Do not try it! Will make your kid(s) cry!

Don't use it.

IXL is evil.

If you hate your kids...

IXL FRIKIN' SUUUUUUUUUUCKS

Haha People think this helps kids? Ahaha.

If you think you're going to achieve something, something else will smack you back down.

Who thought this was a good idea?

Well, maybe these are just the complaints of frustrated children and teens who just couldn't quite cut the mustard, who are just bitter because this website dashed their delusions of awesomeness. Maybe more rational adult voices will give us a better picture...

Poor learning website

Worst website ever

Don't waste your money

Ebola

Won't LEARN math; instead How to take Tests

Yeah, the adults all hate it, too.

There seem to be a couple of recurring complaints.

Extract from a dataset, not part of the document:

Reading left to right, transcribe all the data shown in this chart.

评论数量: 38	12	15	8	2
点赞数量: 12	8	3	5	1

One is that the program is expensive, and like any good monetized piece of internet software, it makes its money with a steady drip, drip, drip of charges. So there's that.

But what draws the most loathing and anger is the non-teaching high-penalty dynamic scoring system. A student is supposed to earn her way to a score of 100 to qualify as a confident master of the particular skill. But as the student gets closer to that 100-point threshold, the penalties become fiercer. People repeatedly tell of being in the 90s, missing one comma or decimal point and being booted down to the 80s or 70s. And as one parent notes, "it doesn't teach you what you did wrong like a human would."  Parents and students also note that the program is very repetitive, and therefor very boring. But the frustration seems to be the most-reported emotion.

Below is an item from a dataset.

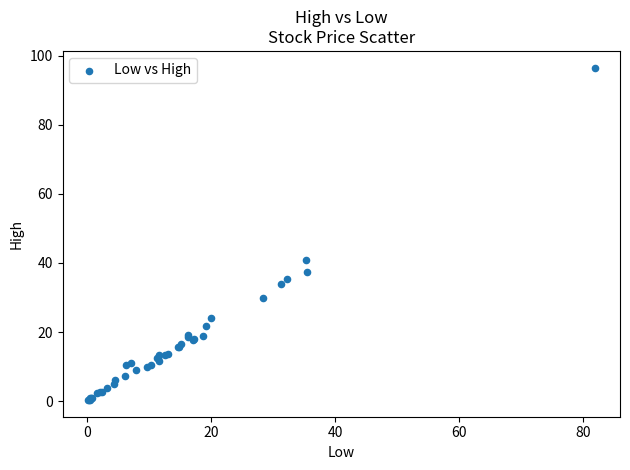

What Y value in the scatter plot is closest to 48?

40.7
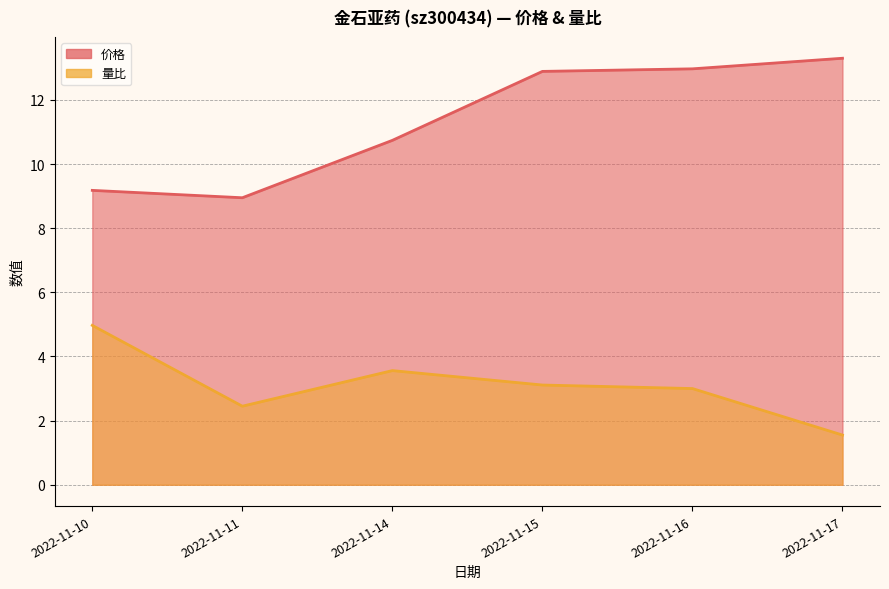

At which category is the sum across all series the highest?

2022-11-15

What most comments point toward, but don't really address, is the focus on gathering points. Almost none of the reviewers talked about actually learning skills or concepts, but discussed working through the program as a matter of generating the right answer in order to earn more points. Learning? Who cares-- personalized [sic] algorithm-selected mass-custom worksheet drill is about repeating the steps, jumping through the hoops, pressing the lever to get a piece of cheese. If you think a rat that has been living in a Skinner Box for months is no a well-educated rat, then using a program like this will make sense to you.

Of course, none of this appears in the happy, shiny world if IXL marketing, and if the person making the purchase decision makes no attempt to find out how the program actually works, or how people who have actually used it (that weren't selected by IXL's marketing department) feel about it, then it's more bad news for the people who actually have to use it.

This is how bad personalized [sic] learning via algorithm-selected mass-custom worksheets gets. It's a terrible way to educate actual live human beings.